- [Task brief]
Reproduce each line of the listing exactly.

- [Given data]
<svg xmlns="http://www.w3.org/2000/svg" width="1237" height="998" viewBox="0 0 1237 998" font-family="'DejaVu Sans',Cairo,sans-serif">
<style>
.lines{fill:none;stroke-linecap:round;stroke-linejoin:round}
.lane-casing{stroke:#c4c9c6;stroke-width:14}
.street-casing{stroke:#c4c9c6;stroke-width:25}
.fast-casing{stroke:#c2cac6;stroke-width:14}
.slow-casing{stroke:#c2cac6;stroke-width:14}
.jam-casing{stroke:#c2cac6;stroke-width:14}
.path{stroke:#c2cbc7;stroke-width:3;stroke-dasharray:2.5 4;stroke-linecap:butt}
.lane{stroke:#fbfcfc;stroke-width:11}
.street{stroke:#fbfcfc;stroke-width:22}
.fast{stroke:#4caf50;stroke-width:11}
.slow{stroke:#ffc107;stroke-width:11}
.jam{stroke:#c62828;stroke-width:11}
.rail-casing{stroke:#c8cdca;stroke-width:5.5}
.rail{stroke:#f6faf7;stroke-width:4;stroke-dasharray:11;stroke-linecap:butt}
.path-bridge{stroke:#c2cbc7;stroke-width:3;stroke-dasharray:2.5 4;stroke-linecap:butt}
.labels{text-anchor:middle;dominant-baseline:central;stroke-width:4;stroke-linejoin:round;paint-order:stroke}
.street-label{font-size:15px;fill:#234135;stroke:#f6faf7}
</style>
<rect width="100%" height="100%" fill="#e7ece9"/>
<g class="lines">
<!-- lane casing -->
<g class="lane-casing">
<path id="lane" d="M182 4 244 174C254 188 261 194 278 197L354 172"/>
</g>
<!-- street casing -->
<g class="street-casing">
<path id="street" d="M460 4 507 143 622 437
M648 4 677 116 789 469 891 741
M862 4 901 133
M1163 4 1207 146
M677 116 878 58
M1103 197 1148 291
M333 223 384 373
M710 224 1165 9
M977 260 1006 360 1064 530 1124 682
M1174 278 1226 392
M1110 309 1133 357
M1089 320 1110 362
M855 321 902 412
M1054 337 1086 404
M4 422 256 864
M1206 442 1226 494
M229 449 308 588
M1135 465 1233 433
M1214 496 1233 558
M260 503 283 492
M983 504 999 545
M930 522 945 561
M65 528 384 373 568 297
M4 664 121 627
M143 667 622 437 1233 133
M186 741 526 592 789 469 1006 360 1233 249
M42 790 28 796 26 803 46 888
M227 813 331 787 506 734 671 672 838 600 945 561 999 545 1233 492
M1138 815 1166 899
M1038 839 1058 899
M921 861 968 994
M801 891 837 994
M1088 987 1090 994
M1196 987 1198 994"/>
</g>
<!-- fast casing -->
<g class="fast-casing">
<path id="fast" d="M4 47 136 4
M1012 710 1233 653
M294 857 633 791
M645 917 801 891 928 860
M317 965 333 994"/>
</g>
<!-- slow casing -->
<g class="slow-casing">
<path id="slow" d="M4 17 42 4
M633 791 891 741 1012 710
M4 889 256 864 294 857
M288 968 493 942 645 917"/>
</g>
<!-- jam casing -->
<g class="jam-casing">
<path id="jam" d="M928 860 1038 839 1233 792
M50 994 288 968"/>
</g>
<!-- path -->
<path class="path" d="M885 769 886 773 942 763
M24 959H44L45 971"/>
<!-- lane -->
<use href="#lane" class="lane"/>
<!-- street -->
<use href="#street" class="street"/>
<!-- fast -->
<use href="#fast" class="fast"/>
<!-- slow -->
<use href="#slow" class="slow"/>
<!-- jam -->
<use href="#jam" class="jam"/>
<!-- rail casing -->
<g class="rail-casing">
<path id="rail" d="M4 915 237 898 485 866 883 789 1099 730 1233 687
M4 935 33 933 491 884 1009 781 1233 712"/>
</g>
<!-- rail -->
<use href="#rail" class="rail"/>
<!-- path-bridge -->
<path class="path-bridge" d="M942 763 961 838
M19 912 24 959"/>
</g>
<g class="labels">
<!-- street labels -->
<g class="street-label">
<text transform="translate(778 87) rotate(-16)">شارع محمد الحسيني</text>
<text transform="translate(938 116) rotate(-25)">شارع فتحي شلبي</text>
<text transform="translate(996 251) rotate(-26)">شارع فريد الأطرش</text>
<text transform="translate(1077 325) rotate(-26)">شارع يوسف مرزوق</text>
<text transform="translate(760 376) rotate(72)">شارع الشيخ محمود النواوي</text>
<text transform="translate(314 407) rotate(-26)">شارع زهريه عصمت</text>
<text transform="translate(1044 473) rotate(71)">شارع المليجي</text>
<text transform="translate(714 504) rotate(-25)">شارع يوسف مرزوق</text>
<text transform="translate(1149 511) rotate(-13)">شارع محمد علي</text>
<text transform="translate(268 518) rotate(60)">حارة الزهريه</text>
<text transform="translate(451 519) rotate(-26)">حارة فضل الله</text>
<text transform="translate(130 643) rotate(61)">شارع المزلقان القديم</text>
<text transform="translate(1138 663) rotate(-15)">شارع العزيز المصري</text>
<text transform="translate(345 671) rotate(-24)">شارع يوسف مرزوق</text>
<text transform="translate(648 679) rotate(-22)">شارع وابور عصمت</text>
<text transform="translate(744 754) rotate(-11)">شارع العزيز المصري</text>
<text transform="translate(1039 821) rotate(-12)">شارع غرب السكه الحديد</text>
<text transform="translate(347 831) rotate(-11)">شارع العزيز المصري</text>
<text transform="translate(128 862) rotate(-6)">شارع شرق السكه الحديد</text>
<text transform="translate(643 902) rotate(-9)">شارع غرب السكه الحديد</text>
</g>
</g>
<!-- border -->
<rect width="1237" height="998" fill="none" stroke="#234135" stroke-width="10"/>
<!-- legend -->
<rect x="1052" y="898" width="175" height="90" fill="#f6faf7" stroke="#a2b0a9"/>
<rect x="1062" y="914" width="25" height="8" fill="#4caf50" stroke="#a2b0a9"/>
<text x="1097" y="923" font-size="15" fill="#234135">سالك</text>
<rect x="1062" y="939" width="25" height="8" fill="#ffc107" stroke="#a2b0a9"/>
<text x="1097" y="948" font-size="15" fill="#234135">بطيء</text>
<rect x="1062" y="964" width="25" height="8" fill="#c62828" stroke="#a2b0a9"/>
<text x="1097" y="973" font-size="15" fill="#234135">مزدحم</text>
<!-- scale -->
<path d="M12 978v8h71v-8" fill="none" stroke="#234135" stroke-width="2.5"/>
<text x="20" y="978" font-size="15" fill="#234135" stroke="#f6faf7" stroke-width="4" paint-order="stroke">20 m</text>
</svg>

- [Reply to the task]
<svg xmlns="http://www.w3.org/2000/svg" width="1237" height="998" viewBox="0 0 1237 998" font-family="'DejaVu Sans',Cairo,sans-serif">
<style>
.lines{fill:none;stroke-linecap:round;stroke-linejoin:round}
.lane-casing{stroke:#c4c9c6;stroke-width:14}
.street-casing{stroke:#c4c9c6;stroke-width:25}
.fast-casing{stroke:#c2cac6;stroke-width:14}
.slow-casing{stroke:#c2cac6;stroke-width:14}
.jam-casing{stroke:#c2cac6;stroke-width:14}
.path{stroke:#c2cbc7;stroke-width:3;stroke-dasharray:2.5 4;stroke-linecap:butt}
.lane{stroke:#fbfcfc;stroke-width:11}
.street{stroke:#fbfcfc;stroke-width:22}
.fast{stroke:#4caf50;stroke-width:11}
.slow{stroke:#ffc107;stroke-width:11}
.jam{stroke:#c62828;stroke-width:11}
.rail-casing{stroke:#c8cdca;stroke-width:5.5}
.rail{stroke:#f6faf7;stroke-width:4;stroke-dasharray:11;stroke-linecap:butt}
.path-bridge{stroke:#c2cbc7;stroke-width:3;stroke-dasharray:2.5 4;stroke-linecap:butt}
.labels{text-anchor:middle;dominant-baseline:central;stroke-width:4;stroke-linejoin:round;paint-order:stroke}
.street-label{font-size:15px;fill:#234135;stroke:#f6faf7}
</style>
<rect width="100%" height="100%" fill="#e7ece9"/>
<g class="lines">
<!-- lane casing -->
<g class="lane-casing">
<path id="lane" d="M182 4 244 174C254 188 261 194 278 197L354 172"/>
</g>
<!-- street casing -->
<g class="street-casing">
<path id="street" d="M460 4 507 143 622 437
M648 4 677 116 789 469 891 741
M862 4 901 133
M1163 4 1207 146
M677 116 878 58
M1103 197 1148 291
M333 223 384 373
M710 224 1165 9
M977 260 1006 360 1064 530 1124 682
M1174 278 1226 392
M1110 309 1133 357
M1089 320 1110 362
M855 321 902 412
M1054 337 1086 404
M4 422 256 864
M1206 442 1226 494
M229 449 308 588
M1135 465 1233 433
M1214 496 1233 558
M260 503 283 492
M983 504 999 545
M930 522 945 561
M65 528 384 373 568 297
M4 664 121 627
M143 667 622 437 1233 133
M186 741 526 592 789 469 1006 360 1233 249
M42 790 28 796 26 803 46 888
M227 813 331 787 506 734 671 672 838 600 945 561 999 545 1233 492
M1138 815 1166 899
M1038 839 1058 899
M921 861 968 994
M801 891 837 994
M1088 987 1090 994
M1196 987 1198 994"/>
</g>
<!-- fast casing -->
<g class="fast-casing">
<path id="fast" d="M4 47 136 4
M1012 710 1233 653
M294 857 633 791
M645 917 801 891 928 860
M317 965 333 994"/>
</g>
<!-- slow casing -->
<g class="slow-casing">
<path id="slow" d="M4 17 42 4
M633 791 891 741 1012 710
M4 889 256 864 294 857
M288 968 493 942 645 917"/>
</g>
<!-- jam casing -->
<g class="jam-casing">
<path id="jam" d="M928 860 1038 839 1233 792
M50 994 288 968"/>
</g>
<!-- path -->
<path class="path" d="M885 769 886 773 942 763
M24 959H44L45 971"/>
<!-- lane -->
<use href="#lane" class="lane"/>
<!-- street -->
<use href="#street" class="street"/>
<!-- fast -->
<use href="#fast" class="fast"/>
<!-- slow -->
<use href="#slow" class="slow"/>
<!-- jam -->
<use href="#jam" class="jam"/>
<!-- rail casing -->
<g class="rail-casing">
<path id="rail" d="M4 915 237 898 485 866 883 789 1099 730 1233 687
M4 935 33 933 491 884 1009 781 1233 712"/>
</g>
<!-- rail -->
<use href="#rail" class="rail"/>
<!-- path-bridge -->
<path class="path-bridge" d="M942 763 961 838
M19 912 24 959"/>
</g>
<g class="labels">
<!-- street labels -->
<g class="street-label">
<text transform="translate(778 87) rotate(-16)">شارع محمد الحسيني</text>
<text transform="translate(938 116) rotate(-25)">شارع فتحي شلبي</text>
<text transform="translate(996 251) rotate(-26)">شارع فريد الأطرش</text>
<text transform="translate(1077 325) rotate(-26)">شارع يوسف مرزوق</text>
<text transform="translate(760 376) rotate(72)">شارع الشيخ محمود النواوي</text>
<text transform="translate(314 407) rotate(-26)">شارع زهريه عصمت</text>
<text transform="translate(1044 473) rotate(71)">شارع المليجي</text>
<text transform="translate(714 504) rotate(-25)">شارع يوسف مرزوق</text>
<text transform="translate(1149 511) rotate(-13)">شارع محمد علي</text>
<text transform="translate(268 518) rotate(60)">حارة الزهريه</text>
<text transform="translate(451 519) rotate(-26)">حارة فضل الله</text>
<text transform="translate(130 643) rotate(61)">شارع المزلقان القديم</text>
<text transform="translate(1138 663) rotate(-15)">شارع العزيز المصري</text>
<text transform="translate(345 671) rotate(-24)">شارع يوسف مرزوق</text>
<text transform="translate(648 679) rotate(-22)">شارع وابور عصمت</text>
<text transform="translate(744 754) rotate(-11)">شارع العزيز المصري</text>
<text transform="translate(1039 821) rotate(-12)">شارع غرب السكه الحديد</text>
<text transform="translate(347 831) rotate(-11)">شارع العزيز المصري</text>
<text transform="translate(128 862) rotate(-6)">شارع شرق السكه الحديد</text>
<text transform="translate(643 902) rotate(-9)">شارع غرب السكه الحديد</text>
</g>
</g>
<!-- border -->
<rect width="1237" height="998" fill="none" stroke="#234135" stroke-width="10"/>
<!-- legend -->
<rect x="1052" y="898" width="175" height="90" fill="#f6faf7" stroke="#a2b0a9"/>
<rect x="1062" y="914" width="25" height="8" fill="#4caf50" stroke="#a2b0a9"/>
<text x="1097" y="923" font-size="15" fill="#234135">سالك</text>
<rect x="1062" y="939" width="25" height="8" fill="#ffc107" stroke="#a2b0a9"/>
<text x="1097" y="948" font-size="15" fill="#234135">بطيء</text>
<rect x="1062" y="964" width="25" height="8" fill="#c62828" stroke="#a2b0a9"/>
<text x="1097" y="973" font-size="15" fill="#234135">مزدحم</text>
<!-- scale -->
<path d="M12 978v8h71v-8" fill="none" stroke="#234135" stroke-width="2.5"/>
<text x="20" y="978" font-size="15" fill="#234135" stroke="#f6faf7" stroke-width="4" paint-order="stroke">20 m</text>
</svg>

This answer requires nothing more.